Continue o texto sobre a animação de Pinóquio na Itália fascista a partir da última frase apresentada.

◆ Texto fornecido ◆
______________________________

Durante um bombardeio em um local vizinho à vila deles, Carlo acaba sendo alvo de uma dessas “bombas perdidas”. Gepeto, desolado pela morte de seu filho, cria um boneco de madeira que, por milagre da Vida, toma consciência como uma criança chamada “Pinóquio”.
Contexto de Guerra e a Magia
O universo dessa animação é mais realista do que um conto de fadas convencional, a magia não é algo tão comum no meio urbano, seguindo a ideia exposta no making of “Cinema Feito à Mão”: “Se tudo é mágico, nada é mágico”.
Uma Itália fascista e uma vila fortemente influenciada pelo Cristianismo é o que compõe a ambientação, o lema de tom bélico Credere, Obbedire, Combattere (Acreditar, Obedecer, Lutar) está presente com frequência nos muros; a presença do padre e do podestà (figura de autoridade fascista no filme) é forte e autoritária, assim como o ideal e a presença da guerra.

______________________________

◆ Dados fornecidos ◆

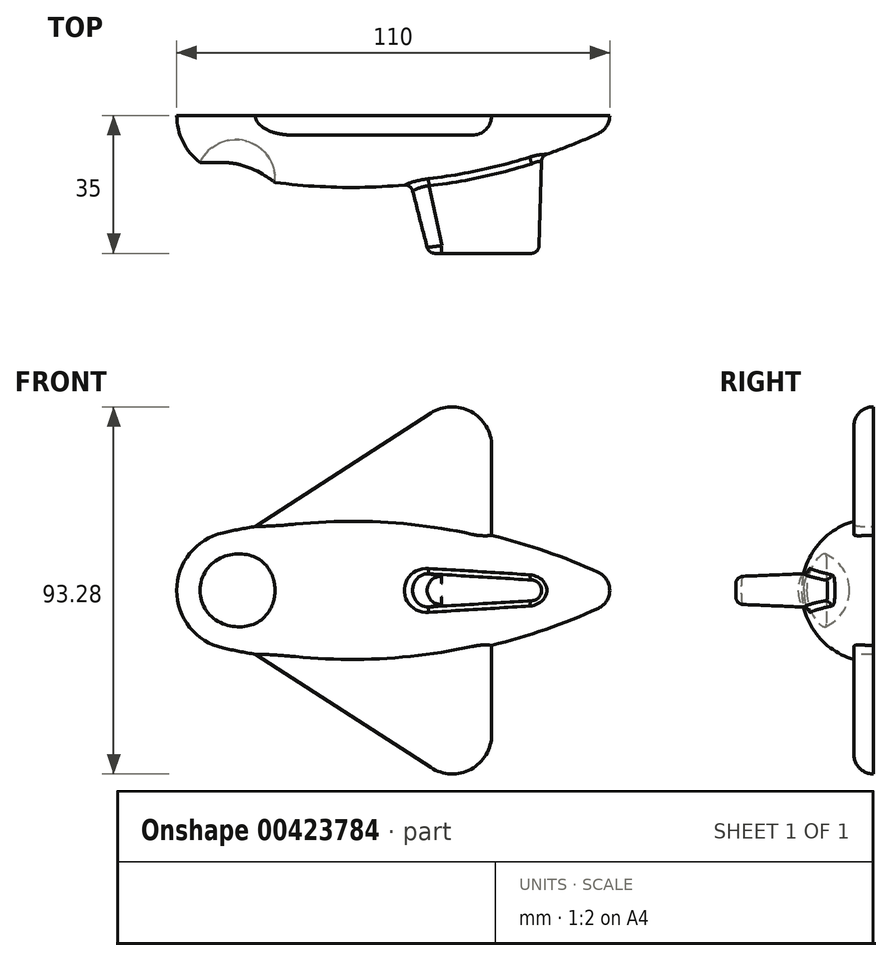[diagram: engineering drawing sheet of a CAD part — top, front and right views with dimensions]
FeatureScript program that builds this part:
annotation { "Feature Type Name" : "Feature", "Feature Type Description" : "" }
export const myFeature = defineFeature(function(context is Context, id is Id, definition is map)
    precondition{}
    {
        {
            var Q0;
            Q0=qCreatedBy(makeId("Front.planeOp"),FACE);
            var sketch = newSketch(context, id + "F0", { "sketchPlane" : qUnion([Q0])});
            skArc(sketch, "E0", {"start": v(-3.27, 14.64) * mm, "mid": v(-11.7, 9.38) * mm, "end": v(-15, 0) * mm});
            skArc(sketch, "E1", {"start": v(95, 0) * mm, "mid": v(94.2, 2.7) * mm, "end": v(92.09, 4.54) * mm});
            skArc(sketch, "E2", {"start": v(92.09, 4.54) * mm, "mid": v(45.24, 17.42) * mm, "end": v(-3.27, 14.64) * mm});
            skPoint(sketch, "E2.first.point", {"position": v(-3.27, 14.64) * mm});
            skPoint(sketch, "E2.second.point", {"position": v(92.09, 4.54) * mm});
            skPoint(sketch, "E2.third.point", {"position": v(144.57, -35.6) * mm});
            skLineSegment(sketch, "E3", {"start": v(-15, 0) * mm, "end": v(95, 0) * mm});
            skSolve(sketch);
        }
        {
            var Q0;
            Q0=makeQuery(id+"F0.imprint","IMPRINT",FACE,{"disambiguationData":[TD([[makeQuery(id+"F0.imprint","IMPRINT",EDGE,{"derivedFrom":sQuery(id+"F0.wireOp",EDGE,"E0")}),1.0]])]});
            var Q1;
            Q1=sQuery(id+"F0.wireOp",EDGE,"E3");
            revolve(context, id + "F1", {"entities" : qUnion([Q0]), "axis" : qUnion([Q1]), "revolveType" : RevolveType.ONE_DIRECTION, "angle" : 180 * degree});
        }
        {
            var Q0;
            Q0=qCreatedBy(makeId("Top.planeOp"),FACE);
            var sketch = newSketch(context, id + "F2", { "sketchPlane" : qUnion([Q0])});
            skLineSegment(sketch, "E4.0.0", {"start": v(-3.27, 0) * mm, "end": v(-3.27, -14.64) * mm, "construction": true});
            skLineSegment(sketch, "E4.0.1", {"start": v(-3.27, 0) * mm, "end": v(92.09, 0) * mm, "construction": true});
            skLineSegment(sketch, "E4.0.2", {"start": v(92.09, 0) * mm, "end": v(92.09, -4.54) * mm, "construction": true});
            skLineSegment(sketch, "E4.0.3", {"start": v(92.09, 0) * mm, "end": v(-3.27, 0) * mm, "construction": true});
            skArc(sketch, "E5", {"start": v(9.04, -20.39) * mm, "mid": v(4.28, -7.07) * mm, "end": v(-9.04, -11.82) * mm});
            skLineSegment(sketch, "E6", {"start": v(-9.04, -11.82) * mm, "end": v(9.04, -20.39) * mm});
            skSolve(sketch);
        }
        {
            var Q0;
            Q0=makeQuery(id+"F2.imprint","IMPRINT",FACE,{"disambiguationData":[TD([[makeQuery(id+"F2.imprint","IMPRINT",EDGE,{"derivedFrom":sQuery(id+"F2.wireOp",EDGE,"E5")}),1.0]])]});
            var Q1;
            Q1=sQuery(id+"F2.wireOp",EDGE,"E6");
            revolve(context, id + "F3", {"operationType" : NewBodyOperationType.REMOVE, "entities" : qUnion([Q0]), "axis" : qUnion([Q1]), "revolveType" : RevolveType.FULL, "oppositeDirection" : true});
        }
        {
            var Q0;
            Q0=qCreatedBy(makeId("Front.planeOp"),FACE);
            cPlane(context, id + "F4", {"entities" : qUnion([Q0]), "cplaneType" : CPlaneType.OFFSET, "offset" : 35 * mm, "width" : 150 * mm, "height" : 150 * mm});
        }
        {
            var Q0;
            Q0=qCreatedBy(id+"F4.planeOp",FACE);
            var sketch = newSketch(context, id + "F5", { "sketchPlane" : qUnion([Q0])});
            skArc(sketch, "E7", {"start": v(52.73, 3.5) * mm, "mid": v(49, 0) * mm, "end": v(52.73, -3.5) * mm});
            skArc(sketch, "E8", {"start": v(75.13, -2) * mm, "mid": v(77, 0) * mm, "end": v(75.13, 2) * mm});
            skLineSegment(sketch, "E9", {"start": v(52.73, 3.5) * mm, "end": v(75.13, 2) * mm});
            skLineSegment(sketch, "E10.MirrorCS", {"start": v(52.73, -3.5) * mm, "end": v(75.13, -2) * mm});
            skSolve(sketch);
        }
        {
            var Q0;
            Q0=qCreatedBy(makeId("Front.planeOp"),FACE);
            var sketch = newSketch(context, id + "F6", { "sketchPlane" : qUnion([Q0])});
            skArc(sketch, "E11", {"start": v(45.33, 4.99) * mm, "mid": v(40, 0) * mm, "end": v(45.33, -4.99) * mm});
            skArc(sketch, "E12", {"start": v(75.2, -3) * mm, "mid": v(78, 0) * mm, "end": v(75.2, 3) * mm});
            skLineSegment(sketch, "E13", {"start": v(75.2, 3) * mm, "end": v(45.33, 4.99) * mm});
            skLineSegment(sketch, "E14.MirrorCS", {"start": v(75.2, -3) * mm, "end": v(45.33, -4.99) * mm});
            skSolve(sketch);
        }
        {
            var Q1;
            Q1=makeQuery(id+"F5.imprint","IMPRINT",FACE,{"disambiguationData":[TD([[makeQuery(id+"F5.imprint","IMPRINT",EDGE,{"derivedFrom":sQuery(id+"F5.wireOp",EDGE,"E7")}),1.0]])]});
            var Q2;
            Q2 = qSketchRegion(id + "F6", true);
            loft(context, id + "F7", {"operationType" : NewBodyOperationType.ADD, "sheetProfilesArray" : [{ "sheetProfileEntities" : qUnion([Q1]) }, { "sheetProfileEntities" : qUnion([Q2]) }]});
        }
        {
            var Q0;
            Q0=makeQuery(id+"F7.opLoft","CAP_FACE",FACE,{"disambiguationData":[OSD([makeQuery(id+"F5.imprint","IMPRINT",FACE,{"disambiguationData":[TD([[makeQuery(id+"F5.imprint","IMPRINT",EDGE,{"derivedFrom":sQuery(id+"F5.wireOp",EDGE,"E7")}),1.0]])]})])],"isStart":true});
            fillet(context, id + "F8", {"entities" : qUnion([Q0]), "radius" : 2 * mm, "tangentPropagation" : true, "allowEdgeOverflow" : false});
        }
        {
            var Q0;
            Q0=makeQuery(id+"F7.boolean.opBoolean","INTERSECT",EDGE,{"derivedFrom":[makeQuery(id+"F1.opRevolve","SWEPT_FACE",FACE,{"disambiguationData":[OSD([sQuery(id+"F0.wireOp",EDGE,"E2")])]}),makeQuery(id+"F7.opLoft","SWEPT_FACE",FACE,{"disambiguationData":[OSD([sQuery(id+"F5.wireOp",EDGE,"E7"),sQuery(id+"F5.wireOp",EDGE,"E9"),sQuery(id+"F5.wireOp",EDGE,"E10.MirrorCS"),sQuery(id+"F6.wireOp",EDGE,"E11"),sQuery(id+"F6.wireOp",EDGE,"E13"),sQuery(id+"F6.wireOp",EDGE,"E14.MirrorCS")])]})]});
            var Q1;
            Q1=makeQuery(id+"F7.boolean.opBoolean","INTERSECT",EDGE,{"derivedFrom":[makeQuery(id+"F1.opRevolve","SWEPT_FACE",FACE,{"disambiguationData":[OSD([sQuery(id+"F0.wireOp",EDGE,"E2")])]}),makeQuery(id+"F7.opLoft","SWEPT_FACE",FACE,{"disambiguationData":[OSD([sQuery(id+"F5.wireOp",EDGE,"E7"),sQuery(id+"F5.wireOp",EDGE,"E8"),sQuery(id+"F5.wireOp",EDGE,"E10.MirrorCS"),sQuery(id+"F6.wireOp",EDGE,"E11"),sQuery(id+"F6.wireOp",EDGE,"E12"),sQuery(id+"F6.wireOp",EDGE,"E14.MirrorCS")])]})]});
            fillet(context, id + "F9", {"entities" : qUnion([Q0, Q1]), "radius" : 2 * mm, "tangentPropagation" : true, "allowEdgeOverflow" : false});
        }
        {
            var Q0;
            Q0=qCreatedBy(makeId("Front.planeOp"),FACE);
            var sketch = newSketch(context, id + "F10", { "sketchPlane" : qUnion([Q0])});
            skLineSegment(sketch, "E15", {"start": v(5, 16.24) * mm, "end": v(49.57, 45.04) * mm});
            skLineSegment(sketch, "E16", {"start": v(65, 36.64) * mm, "end": v(65, 13.13) * mm});
            skPoint(sketch, "E17.visualSharp", {"position": v(65, 55) * mm});
            skArc(sketch, "E17.filletArc", {"start": v(65, 36.64) * mm, "mid": v(59.78, 45.42) * mm, "end": v(49.57, 45.04) * mm});
            skLineSegment(sketch, "E18.MirrorCS", {"start": v(5, -16.24) * mm, "end": v(49.57, -45.04) * mm});
            skArc(sketch, "E19.MirrorCS", {"start": v(65, -36.64) * mm, "mid": v(59.78, -45.42) * mm, "end": v(49.57, -45.04) * mm});
            skLineSegment(sketch, "E20.MirrorCS", {"start": v(65, -36.64) * mm, "end": v(65, -13.4) * mm});
            skLineSegment(sketch, "E21", {"start": v(5, 16.24) * mm, "end": v(65, 13.13) * mm});
            skLineSegment(sketch, "E22", {"start": v(5, -16.24) * mm, "end": v(65, -13.4) * mm});
            skPoint(sketch, "E23.orphan", {"position": v(65, 0) * mm});
            skSolve(sketch);
        }
        {
            var Q0;
            Q0 = qSketchRegion(id + "F10", true);
            extrude(context, id + "F11", {"entities" : qUnion([Q0]), "operationType" : NewBodyOperationType.ADD, "depth" : 5 * mm});
        }
        {
            var Q0;
            Q0=makeQuery(id+"F11.opExtrude","CAP_EDGE",EDGE,{"disambiguationData":[OSD([sQuery(id+"F10.wireOp",EDGE,"E20.MirrorCS")])],"isStart":false});
            fillet(context, id + "F12", {"entities" : qUnion([Q0]), "radius" : 5 * mm, "tangentPropagation" : true, "allowEdgeOverflow" : false});
        }
        {
            var Q0;
            Q0=makeQuery(id+"F11.opExtrude","CAP_EDGE",EDGE,{"disambiguationData":[OSD([sQuery(id+"F10.wireOp",EDGE,"E15")])],"isStart":false});
            fillet(context, id + "F13", {"entities" : qUnion([Q0]), "radius" : 5 * mm, "tangentPropagation" : true, "allowEdgeOverflow" : false});
        }
    });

______________________________

◆ Resposta ao exercício ◆
Os personagens também sofrem o efeito do realismo, ou, nesse caso, a humanização. Gepeto sente raiva e desconfiança, o Grilo é arrogante, Spazzatura é ciumento. Com esse tom realista, expondo os defeitos humanos, a personalidade de Pinóquio (empático, inocente) e de outros personagens com uma mística envolvida (frios, indiferentes) se destacam nesse mundo.
Aqui, a sociedade que segue um padrão de preconceitos e paradigmas determinados, que tem medo daquilo que é diferente, enfatiza as virtudes quando elas são colocadas em evidência.
Pinóquio e as Criaturas
Essas são as marcas registradas de Del Toro. Pinóquio foi inspirado no Frankenstein, um corpo assimétrico (com a presença de uma só orelha, por exemplo) com movimentos anormais e expressões “forçadas”. Inicialmente, tudo causa estranheza por conta da sua estrutura corpórea rígida de madeira.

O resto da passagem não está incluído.